Whether relapses have direct effects on permanent disability in multiple sclerosis is still an unsettled issue. We aimed at investigating the cumulative effect of breakthrough relapses on the Expanded Disability Status Scale (EDSS) in relapsing-onset MS patients under disease modifying therapy (DMT).
From the Danish Multiple Sclerosis Registry we identified all patients in Denmark with relapsing-onset MS who had started DMT and followed them from the first day of treatment. We included patients aged 18-59 with Kurtzke’s EDSS score < 6.0 at entry, and we compared patients with and without relapses during follow-up. Endpoints were 1) annualized increase in EDSS; 2) time to 6-month sustained EDSS-worsening; 3) time to EDSS 6.0; and 4) time to increase in pyramidal- and cerebellar functional systems. Patients with and without relapses after entry were 1:1 matched by sex, EDSS, and age at entry. We analysed EDSS-worsening with adjusted Generalized Linear Models and time to the endpoints with adjusted Cox regression.

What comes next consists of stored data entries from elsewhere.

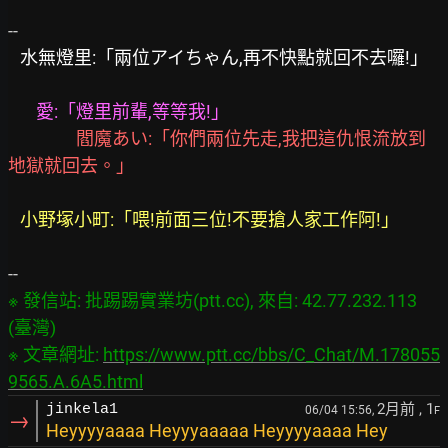
   水無燈里:「兩位アイちゃん,再不快點就回不去囉!」
       愛:「燈里前輩,等等我!」
     閻魔あい:「你們兩位先走,我把這仇恨流放到
地獄就回去。」
   小野塚小町:「喂!前面三位!不要搶人家工作阿!」
※ 發信站: 批踢踢實業坊(ptt.cc), 來自: 42.77.232.113 
(臺灣)

※ 文章網址: 
https://www.ptt.cc/bbs/C_Chat/M.178055
9565.A.6A5.html
2月前
, 1
jinkela1
06/04 15:56,
F
→
Heyyyyaaaa Heyyyaaaaa Heyyyyaaaa Hey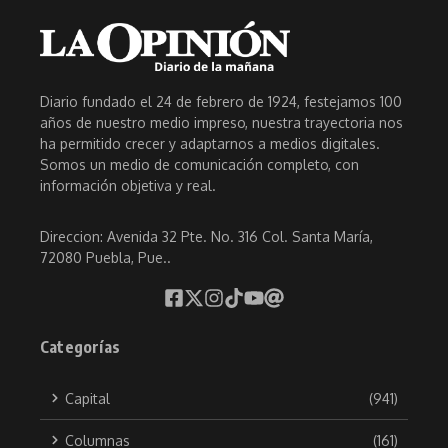
Diario fundado el 24 de febrero de 1924, festejamos 100
años de nuestro medio impreso, nuestra trayectoria nos
ha permitido crecer y adaptarnos a medios digitales.
Somos un medio de comunicación completo, con
información objetiva y real.
Direccion: Avenida 32 Pte. No. 316 Col. Santa María,
72080 Puebla, Pue..
Categorías
Capital
(941)
Columnas
(161)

We included 1,428 patients with breakthrough relapses and 1,428 without. The adjusted annualized increase in EDSS was 0.179 in patients with relapses (95% CI 0.164 – 9.194) and 0.086 in patients without relapses (95% CI 0.074 – 0.097), but in patients with EDSS ≥ 4.0 at entry there was no difference. The hazard ratio for irreversible worsening of EDSS was 1.83 (95% CI 1.58 – 2.12) and for irreversible increase to EDSS 6.0 or more 1.62 (95% CI 1.25 – 2.10). Irreversible increase in pyramidal and cerebellar functional system scores also happened significantly earlier in patients with breakthrough relapses.
Our results indicate that breakthrough relapses under DMT is associated with increasing permanent disability in patients with EDSS < 4.0 at treatment start which calls for effective prevention of relapses.